FDI Intelligence

Opinion: When Small Businesses Defended the US’s Constitutional Order

June 9, 2026

Sara Albrecht | June 9, 2026

(FDI Intelligence)

It has become fashionable, especially outside the US, to question whether American democracy still works. I understand why. Our politics are loud, our institutions are tested constantly and our disagreements often spill into public view in ways that can look chaotic, even alarming. But sometimes what looks like dysfunction is actually the system doing exactly what it was designed to do.

That is what happened when small businesses challenged the recent tariff schemes imposed under the International Emergency Economic Powers Act and Section 122 of the Trade Act. For much of the world, the US’s tariff battles have been viewed through the lens of geopolitics, global markets and presidential power. But behind the headlines is a simpler, more human story: small business owners stood up to the federal government and said it did not have the power to do this.
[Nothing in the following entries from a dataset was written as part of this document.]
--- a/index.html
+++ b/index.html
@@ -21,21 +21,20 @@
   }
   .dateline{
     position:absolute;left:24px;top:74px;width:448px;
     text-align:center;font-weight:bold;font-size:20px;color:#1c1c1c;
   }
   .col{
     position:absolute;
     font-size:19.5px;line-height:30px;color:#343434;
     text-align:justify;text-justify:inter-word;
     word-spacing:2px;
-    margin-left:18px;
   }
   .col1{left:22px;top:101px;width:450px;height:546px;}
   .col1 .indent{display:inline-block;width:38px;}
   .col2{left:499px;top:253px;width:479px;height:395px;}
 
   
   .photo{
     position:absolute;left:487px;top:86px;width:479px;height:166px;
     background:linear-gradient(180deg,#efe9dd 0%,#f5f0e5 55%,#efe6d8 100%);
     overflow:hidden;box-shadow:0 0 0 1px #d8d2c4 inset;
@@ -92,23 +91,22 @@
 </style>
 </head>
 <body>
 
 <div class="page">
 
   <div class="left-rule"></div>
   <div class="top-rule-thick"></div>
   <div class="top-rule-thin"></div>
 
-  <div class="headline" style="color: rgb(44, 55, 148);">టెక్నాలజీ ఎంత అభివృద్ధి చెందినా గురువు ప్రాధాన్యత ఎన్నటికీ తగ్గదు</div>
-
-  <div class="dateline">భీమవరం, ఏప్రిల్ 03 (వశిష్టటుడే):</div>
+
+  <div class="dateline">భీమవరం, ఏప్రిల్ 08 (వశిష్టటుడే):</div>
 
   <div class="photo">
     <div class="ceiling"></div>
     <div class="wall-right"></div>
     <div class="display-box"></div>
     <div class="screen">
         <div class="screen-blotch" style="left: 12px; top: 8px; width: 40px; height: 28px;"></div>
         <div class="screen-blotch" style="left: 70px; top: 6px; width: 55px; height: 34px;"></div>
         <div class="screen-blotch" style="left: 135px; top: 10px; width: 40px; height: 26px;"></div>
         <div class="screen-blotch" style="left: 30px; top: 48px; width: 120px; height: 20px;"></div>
And the courts agreed.

These were not multinational corporations with armies of lawyers and endless cash reserves. They were family businesses, importers, manufacturers, retailers and entrepreneurs. They were people trying to keep their shelves stocked, their employees paid and their companies alive. For many of them, the tariffs were not an abstract policy debate. They were bills they could not afford, imposed without the constitutional authority Congress is required to provide.
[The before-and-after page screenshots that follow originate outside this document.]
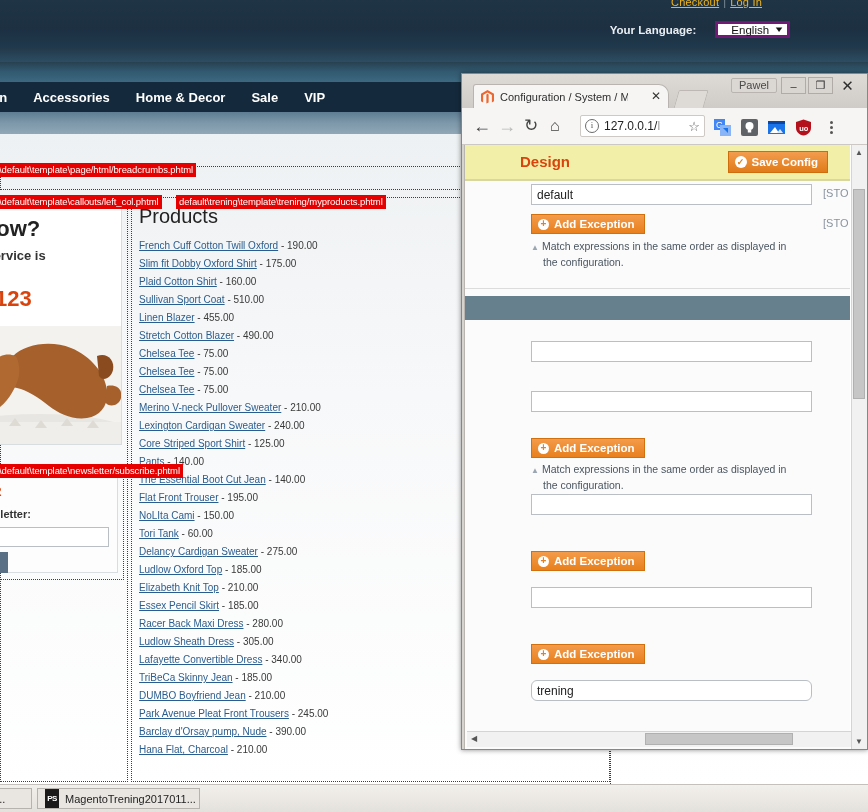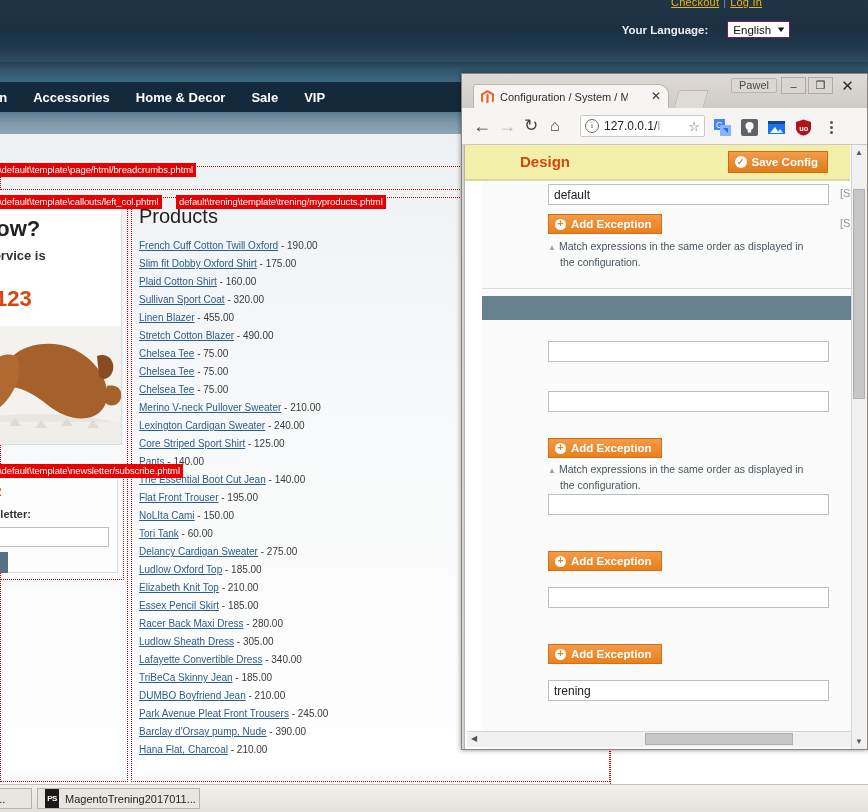--- a/index.html
+++ b/index.html
@@ -13,23 +13,23 @@
 
   .sf-topstrip{position:absolute;left:0;top:0;width:868px;height:48px;
     background:linear-gradient(180deg,#1f3445 0%,#1c3042 60%,#20394c 100%);}
   .sf-topstrip2{position:absolute;left:0;top:48px;width:868px;height:14px;
     background:linear-gradient(180deg,#22394a 0%,#2d4d63 100%);}
   .sf-hdr-links{position:absolute;right:106px;top:-4px;font-size:11px;color:#f0b41a;
     text-decoration:underline;letter-spacing:.2px;}
   .sf-hdr-links .sep{color:#7e8d99;text-decoration:none;padding:0 4px;display:inline-block;}
   .sf-lang-wrap{position:absolute;right:78px;top:21px;display:flex;align-items:center;gap:19px;}
   .sf-lang-label{font-size:11.5px;color:#e9eef2;font-weight:bold;}
-  .sf-lang-select{background:#fff;border:1px solid #701a75;height:17px;min-width:58px;
+  .sf-lang-select{background:#fff;border:3px solid #701a75;height:17px;min-width:58px;
     font-size:11.5px;color:#111;display:flex;align-items:center;
-    justify-content:space-between;padding:0 4px 0 5px;box-sizing:border-box;}
+    justify-content:space-between;padding:0 4px 0 13px;box-sizing:border-box;}
   .sf-lang-select .cv{font-size:8px;transform:scaleX(1.4);margin-left:6px;}
 
   .sf-gradband{position:absolute;left:0;top:62px;width:868px;height:20px;
     background:linear-gradient(180deg,#28404f 0%,#31586f 45%,#3c6880 100%);}
   .sf-nav{position:absolute;left:0;top:82px;width:868px;height:30px;background:#142a3c;}
   .sf-nav ul{margin:0;padding:0;list-style:none;display:flex;align-items:center;height:30px;}
   .sf-nav li{color:#ffffff;font-size:13px;font-weight:bold;padding:0 13px;white-space:nowrap;
     font-family:"Liberation Sans",sans-serif;}
   .sf-nav li:first-child{padding-left:0;margin-left:-8px;}
   .sf-navband{position:absolute;left:0;top:112px;width:868px;height:22px;
@@ -130,21 +130,21 @@
     border-left:1px solid #b8b4b0;}
   .mg-header{position:absolute;left:0;top:0;width:385px;height:34px;
     background:#f2f0a8;border-bottom:2px solid #d9d7a0;}
   .mg-header-title{position:absolute;left:55px;top:8px;font-size:15px;font-weight:bold;color:#d9440e;}
   .mg-save{position:absolute;right:22px;top:6px;height:22px;background:linear-gradient(180deg,#f39c4e 0%,#e07b18 100%);
     border:1px solid #cf6d0c;display:flex;align-items:center;gap:5px;padding:0 9px 0 6px;
     color:#fff;font-size:11.5px;font-weight:bold;box-sizing:border-box;}
   .check-badge{width:12px;height:12px;border-radius:50%;background:#fff;color:#e07b18;
     font-size:9px;line-height:12px;text-align:center;font-weight:bold;flex:0 0 auto;}
 
-  .mg-body{position:absolute;left:17px;top:36px;width:385px;height:568px;background:#fbfbfb;overflow:hidden;}
+  .mg-body{position:absolute;left:0;top:36px;width:385px;height:568px;background:#fbfbfb;overflow:hidden;}
   .mg-field{position:absolute;height:21px;background:#fff;border:1px solid #b9bfc4;box-sizing:border-box;
     font-size:12px;color:#222;padding:2px 5px;line-height:16px;left:66px;width:281px;}
   .mg-addbtn{position:absolute;left:66px;height:20px;background:linear-gradient(180deg,#f49b4a 0%,#e8801d 100%);
     border:1px solid #d3700e;display:flex;align-items:center;gap:5px;padding:0 9px 0 6px;
     color:#fff;font-size:11.5px;font-weight:bold;box-sizing:border-box;}
   .plus-badge{width:11px;height:11px;border-radius:50%;background:#fff;color:#e8801d;font-size:10px;
     line-height:10px;text-align:center;font-weight:bold;flex:0 0 auto;}
   .mg-note{position:absolute;left:66px;width:290px;font-size:10.5px;color:#4a5560;line-height:14px;}
   .mg-note .tri{color:#9aa6b0;font-size:8px;margin-right:3px;}
   .mg-note .l2{display:block;margin-left:12px;}
@@ -255,21 +255,21 @@
   </div>
   <div class="news-input"></div>
   <div class="news-btn">e</div>
 
   <div class="prod-col">
     <div class="prod-title">Products</div>
     <ul class="prod-list" id="product-list">
         <li><a>French Cuff Cotton Twill Oxford</a><span> - 190.00</span></li>
         <li><a>Slim fit Dobby Oxford Shirt</a><span> - 175.00</span></li>
         <li><a>Plaid Cotton Shirt</a><span> - 160.00</span></li>
-        <li><a>Sullivan Sport Coat</a><span> - 320.00</span></li>
+        <li><a>Sullivan Sport Coat</a><span> - 510.00</span></li>
         <li><a>Linen Blazer</a><span> - 455.00</span></li>
         <li><a>Stretch Cotton Blazer</a><span> - 490.00</span></li>
         <li><a>Chelsea Tee</a><span> - 75.00</span></li>
         <li><a>Chelsea Tee</a><span> - 75.00</span></li>
         <li><a>Chelsea Tee</a><span> - 75.00</span></li>
         <li><a>Merino V-neck Pullover Sweater</a><span> - 210.00</span></li>
         <li><a>Lexington Cardigan Sweater</a><span> - 240.00</span></li>
         <li><a>Core Striped Sport Shirt</a><span> - 125.00</span></li>
         <li><a>Pants</a><span> - 140.00</span></li>
         <li><a>The Essential Boot Cut Jean</a><span> - 140.00</span></li>
@@ -398,21 +398,21 @@
         <span>Add Exception</span>
       </div>
 
       <div class="mg-field" style="top:406px;"></div>
 
       <div class="mg-addbtn" style="top:463px;">
         <span class="plus-badge">+</span>
         <span>Add Exception</span>
       </div>
 
-      <div class="mg-field" style="top:499px;">trening</div>
+      <div class="mg-field" style="top:499px;border-radius:6px;">trening</div>
     </div>
 
     <div class="hscroll">
       <span class="ar hs-l">◀</span>
       <div class="thumb"></div>
       <span class="ar hs-r">▶</span>
     </div>
   </div>
 
   <div class="vscroll">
Democratic government is not supposed to be frictionless. The point is not to avoid conflict. The point is to resolve conflict through law rather than raw power
The US’s founders gave Congress — not the president — the power to impose taxes and tariffs. They did so deliberately. They had lived under concentrated executive power, and they built a system meant to prevent it from returning in another form. The US constitution was not written for easy moments. It was written for conflict: for moments when presidents, Congress, courts and citizens disagree over where power begins and where it ends.

That is exactly what happened here. The president claimed broad authority. Small businesses challenged him. The courts reviewed the law and said ‘no’: emergency powers are not blank cheques and the constitution still sets the rules. For anyone wondering whether American democracy still works, this is an answer. It worked. Not perfectly, not quickly and not quietly. But it worked. Ordinary citizens were able to take the federal government to court. Judges were able to review the president’s actions. And the Constitution was enforced.

That may look messy from abroad. Frankly, it often feels messy here at home. But democratic government is not supposed to be frictionless. The point is not to avoid conflict. The point is to resolve conflict through law rather than raw power.

Uniquely American
There is another uncomfortable part of this story. Many large corporations stayed quiet. Some could absorb the tariff costs, some passed them on to consumers and some waited to see who would win. And now, many stand to benefit from the legal ground that smaller businesses helped clear. That raises a question worth asking: what responsibility comes with that benefit?

Free markets do not defend themselves, and neither do constitutional limits. They depend on people and institutions willing to stand up to the government when it exceeds its lawful authority. In this case, much of that burden fell on small businesses.

As the US approaches its 250th anniversary, that feels especially fitting. This country was not built only by presidents, generals and wealthy institutions. It was built by farmers, merchants, tradesmen, printers, craftsmen and small business owners: people who knew that liberty required vigilance. Their modern counterparts are still doing that work.

There is something uniquely American about a small company being able to walk into court and challenge unlawful action by the most powerful office in the world. That is not a defect in our system. It is the best of our system.

The lesson from these tariff cases is not that US leaders never over-reach. Of course they do. The lesson is that Americans still have the tools to stop them when they do. And this time, small businesses and a small non-profit picked up those tools and used them.